Theoretically, if we will accurately management for all confounding variables, we will nonetheless make causal claims with observational information. Whereas some might disagree with this assertion, it’s broadly accepted in precept. The actual problem lies within the software.
To accurately management for a confounding variable, we have to (1) have high-quality information for the variable and (2) accurately mannequin the connection between the confounder and our goal variable. Doing this for every recognized confounder is troublesome, however it isn’t the worst half. The worst half is which you could by no means know with certainty that you’ve accounted for all confounders. Even with sturdy area data, the chance that there’s an unknown confounder “on the market” stays. The most effective we will do is embrace each confounder we will consider after which depend on what known as the ‘no unmeasured confounder’ assumption to estimate causal relationships.
Modeling with observational information can nonetheless add loads of worth in prescriptive analytics, though we will by no means know with certainty that we accounted for all confounding variables. With observational information, I consider the causal assumption as being met in levels as a substitute of in a binary style. As we account for extra confounders, we seize the causal impact higher and higher. Even when we miss just a few confounders, the mannequin should add worth. So long as the confounders don’t have too massive of an impression on the estimated causal relationships, we could possibly add extra worth making choices with a barely biased causal mannequin than utilizing the method we had earlier than we used prescriptive modeling (e.g., guidelines or intuition-based choices).
Having a practical mindset with observational information might be vital since (1) observational information is cheaper and far more frequent than experimental information and (2) if we depend on hermetic causal conclusions (which we will’t get with observational information), we could also be leaving worth on the desk by ruling out causal fashions which can be ‘adequate’, although not good. You and your small business companions must determine the extent of leniency to have with assembly the causal assumption, a mannequin constructed on observational information might nonetheless add main worth!
Wrapping it up
Whereas prescriptive analytics is highly effective and has the potential so as to add loads of worth, it depends on causal assumptions whereas descriptive and predictive analytics don’t. You will need to perceive and to satisfy the causal assumption in addition to doable.

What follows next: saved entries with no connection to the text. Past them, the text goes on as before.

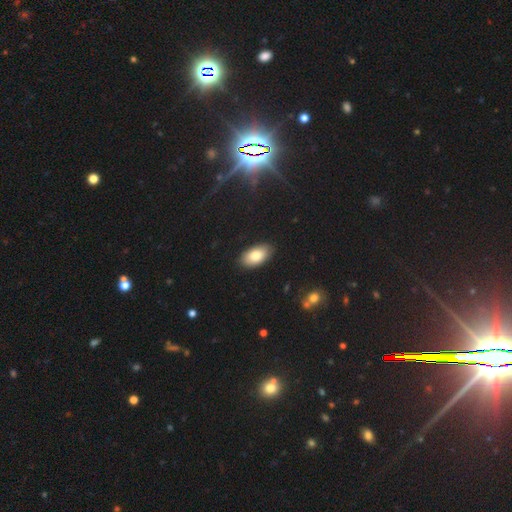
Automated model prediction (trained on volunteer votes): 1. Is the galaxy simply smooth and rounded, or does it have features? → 82% smooth, 11% featured or disk, 7% star or artifact.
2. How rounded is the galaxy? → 95% in between, 3% round, 2% cigar-shaped.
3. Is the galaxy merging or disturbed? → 88% none, 9% minor disturbance, 2% major disturbance, 1% merger.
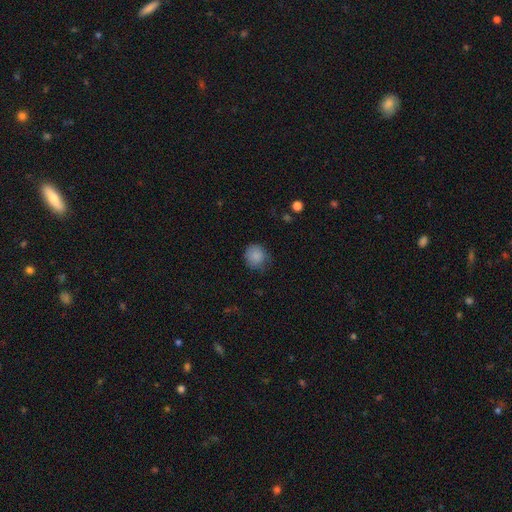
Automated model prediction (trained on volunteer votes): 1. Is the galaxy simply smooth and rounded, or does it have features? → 86% smooth, 9% star or artifact, 5% featured or disk.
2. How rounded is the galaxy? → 87% round, 12% in between, 1% cigar-shaped.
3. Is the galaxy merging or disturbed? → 72% none, 22% minor disturbance, 5% major disturbance, 1% merger.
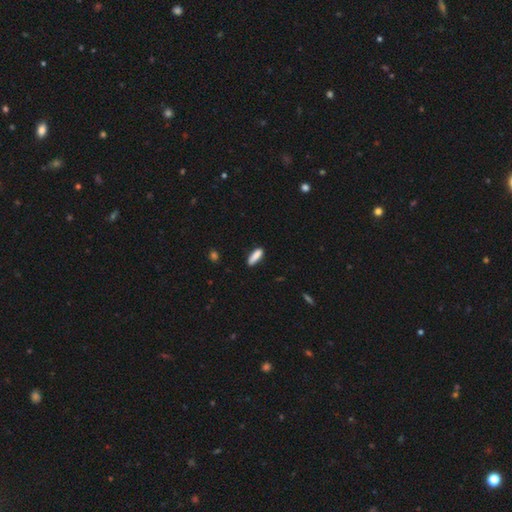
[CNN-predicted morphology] smooth 87%, featured or disk 7%, star or artifact 6%. Down the decision tree: how rounded — cigar-shaped (58%); merging — none (83%).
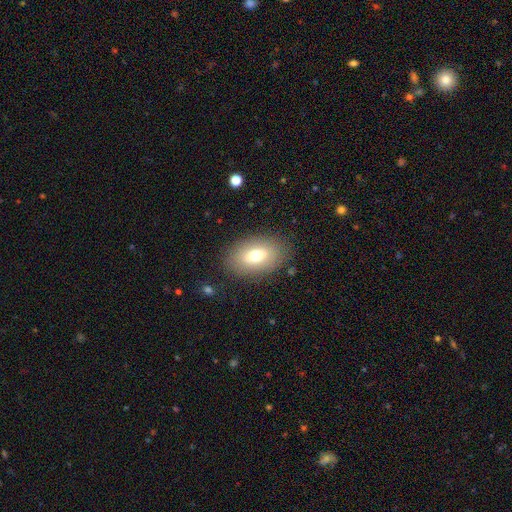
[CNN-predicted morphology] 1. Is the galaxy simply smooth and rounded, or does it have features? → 70% smooth, 21% featured or disk, 9% star or artifact.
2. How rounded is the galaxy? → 88% in between, 10% round, 2% cigar-shaped.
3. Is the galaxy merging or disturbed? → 84% none, 11% minor disturbance, 4% major disturbance, 1% merger.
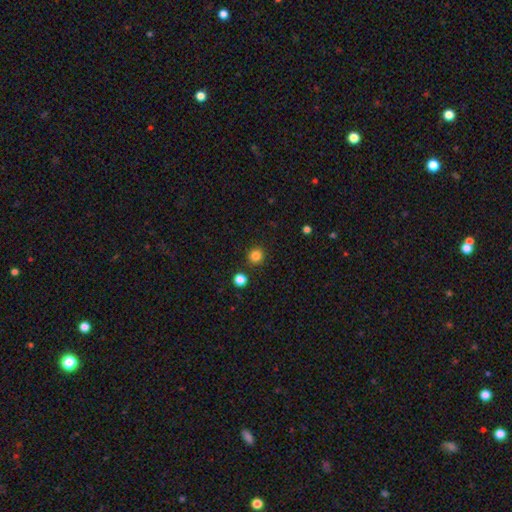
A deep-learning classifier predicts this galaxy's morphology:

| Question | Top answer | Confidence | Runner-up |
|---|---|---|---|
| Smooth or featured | smooth | 83% | star or artifact (13%) |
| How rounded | round | 93% | in between (6%) |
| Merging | none | 89% | minor disturbance (6%) |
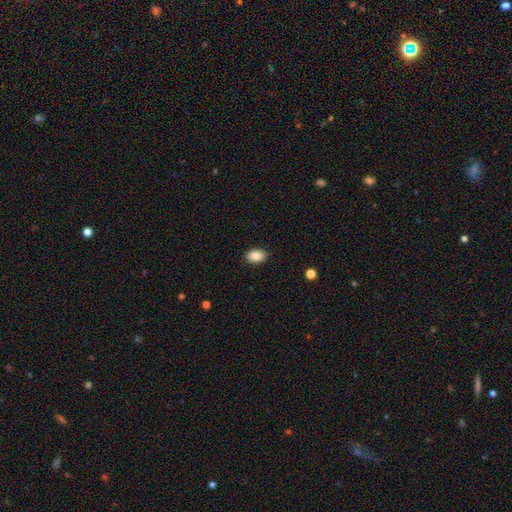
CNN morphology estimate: Smooth or featured?
  - smooth: 83% *
  - featured or disk: 9%
  - star or artifact: 8%
How rounded?
  - in between: 86% *
  - round: 13%
  - cigar-shaped: 1%
Merging?
  - none: 88% *
  - minor disturbance: 9%
  - major disturbance: 2%
  - merger: 1%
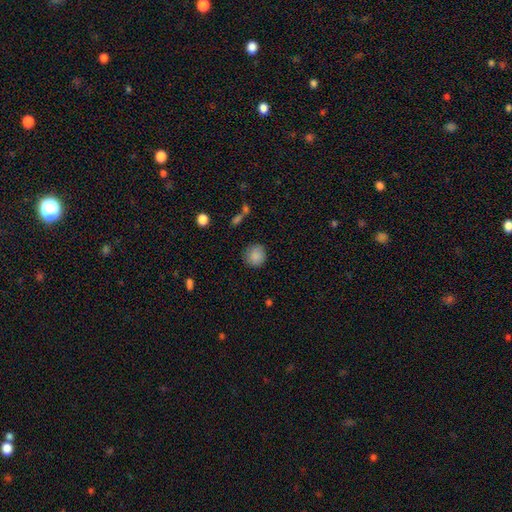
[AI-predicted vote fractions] Smooth or featured?
  - smooth: 87% *
  - star or artifact: 9%
  - featured or disk: 5%
How rounded?
  - round: 90% *
  - in between: 9%
  - cigar-shaped: 1%
Merging?
  - none: 84% *
  - minor disturbance: 12%
  - major disturbance: 3%
  - merger: 2%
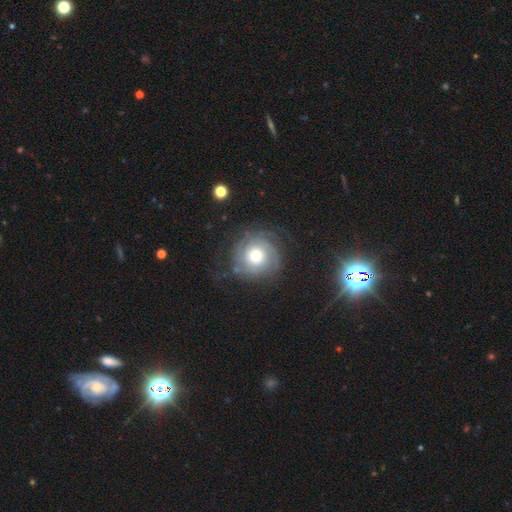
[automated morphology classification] Smooth or featured? featured or disk (72%)
Edge-on disk? no (97%)
Bar? no (82%)
Spiral arms? yes (90%)
Spiral winding? tight (66%)
Spiral arm count? can't tell (35%)
Bulge size? moderate (61%)
Merging? none (69%)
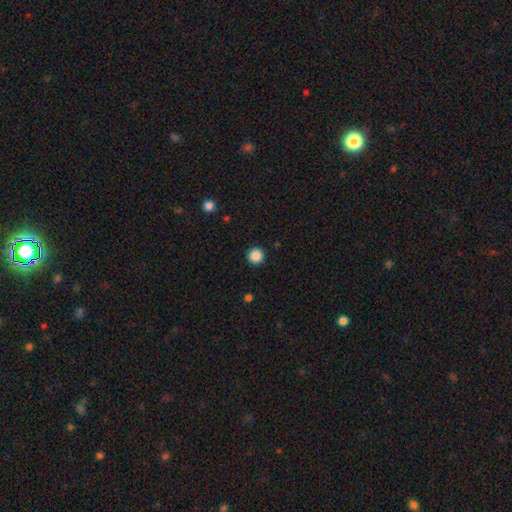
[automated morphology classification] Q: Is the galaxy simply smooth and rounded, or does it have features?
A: smooth — 87%.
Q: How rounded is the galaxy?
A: round — 96%.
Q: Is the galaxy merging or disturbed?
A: none — 93%.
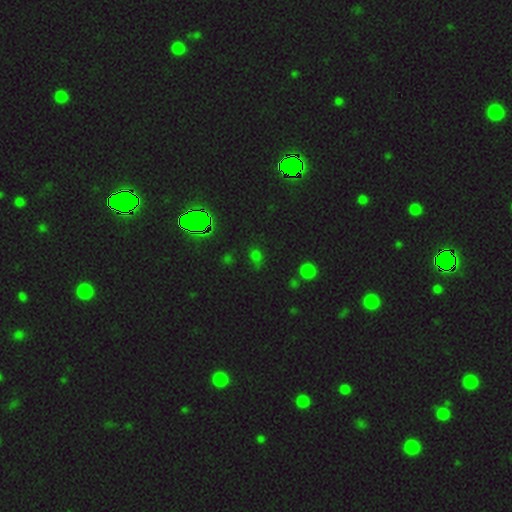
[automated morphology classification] A star or artifact, not a galaxy (51%).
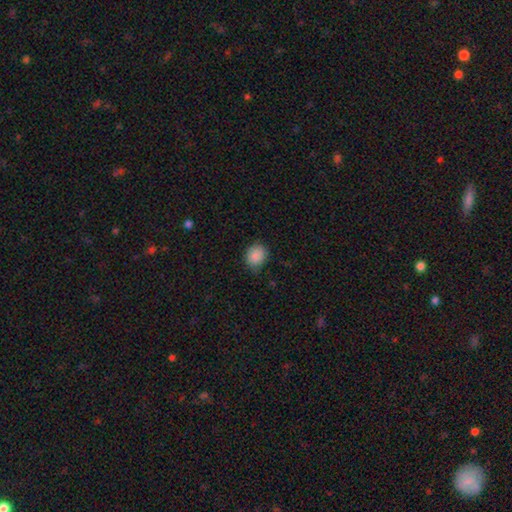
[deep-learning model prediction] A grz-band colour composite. It shows a smooth galaxy with no disk features (88%) that is round (63%). Merging: none (77%).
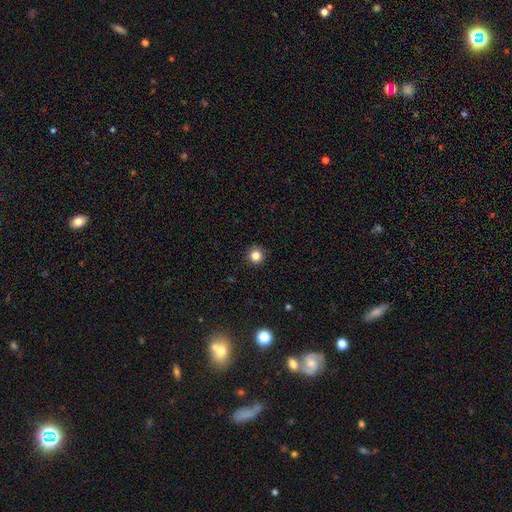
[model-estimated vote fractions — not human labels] Overall: smooth (83%). How rounded: round (95%). Merging: none (91%).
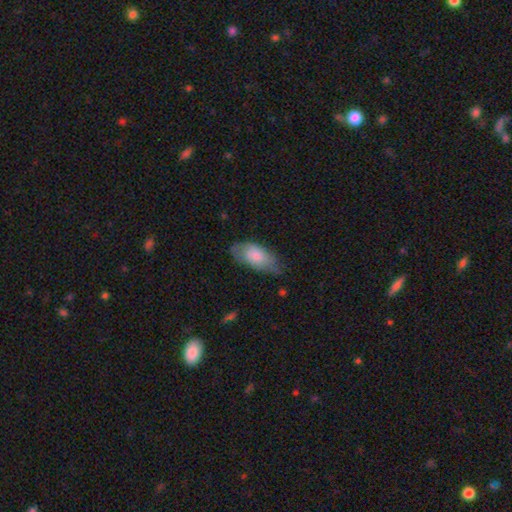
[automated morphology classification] type=smooth (71%); roundness=in between (91%); merging=none (56%).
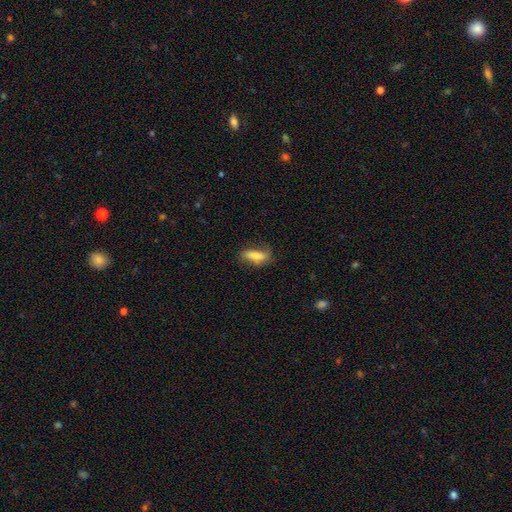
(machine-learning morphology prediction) smooth_or_featured: smooth (p=0.67) [alt: featured or disk p=0.25]
how_rounded: in between (p=0.61) [alt: cigar-shaped p=0.35]
merging: none (p=0.65) [alt: minor disturbance p=0.25]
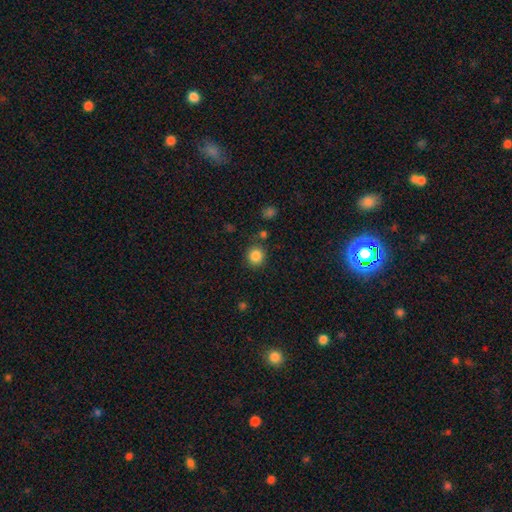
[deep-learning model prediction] This is clearly a smooth galaxy (86%). How rounded: clearly round (91%). Merging: clearly none (84%).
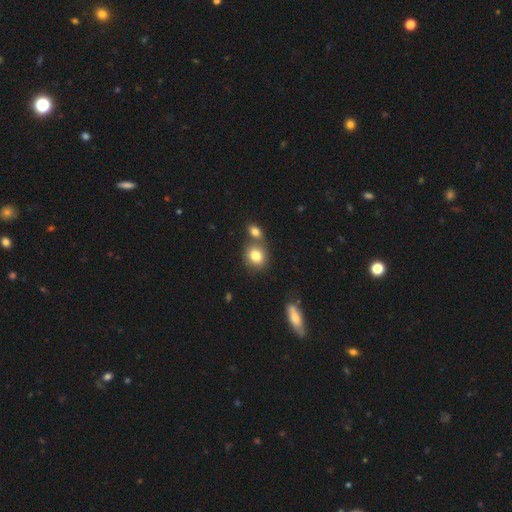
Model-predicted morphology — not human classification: smooth 82%, star or artifact 9%, featured or disk 9%. Down the decision tree: how rounded — round (70%); merging — none (55%).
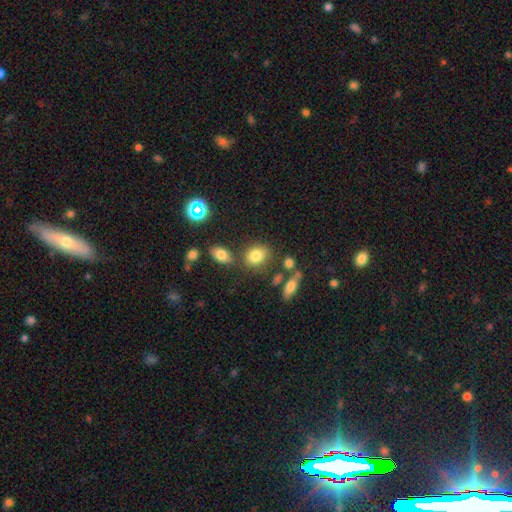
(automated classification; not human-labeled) smooth_or_featured: smooth (p=0.80) [alt: star or artifact p=0.11]
how_rounded: in between (p=0.60) [alt: round p=0.38]
merging: none (p=0.69) [alt: minor disturbance p=0.14]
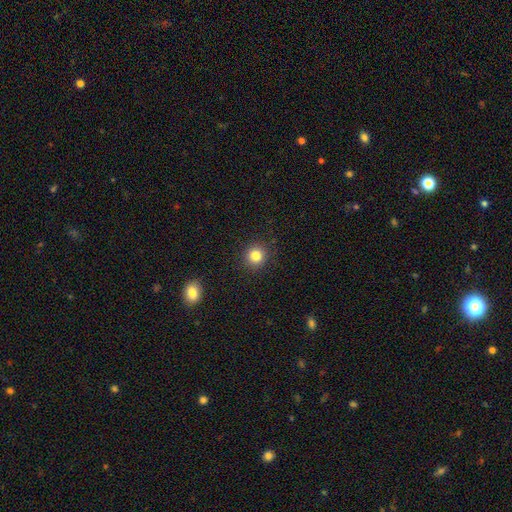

Experimental information is the gold commonplace of estimating causal relationships. A mannequin constructed on good experimental information is in a powerful place to satisfy the causal assumptions required by prescriptive modeling.
Establishing causal relationships with observational information might be tougher due to the potential of unknown or unobserved confounding variables. We must always stability rigor and pragmatism when utilizing observational information for prescriptive modeling – rigor to think about and try to manage for each confounder doable and pragmatism to grasp that whereas the causal results will not be completely captured, the mannequin might add extra worth than the present decision-making course of.
I hope that this text has helped you acquire a greater understanding of why prescriptive modeling depends on causal assumptions and how one can tackle assembly these assumptions. Blissful modeling!
- Neuman, S. B. (2017). Principled Adversaries: Literacy Analysis for Political Motion. Academics School File, 119(6), 1–32.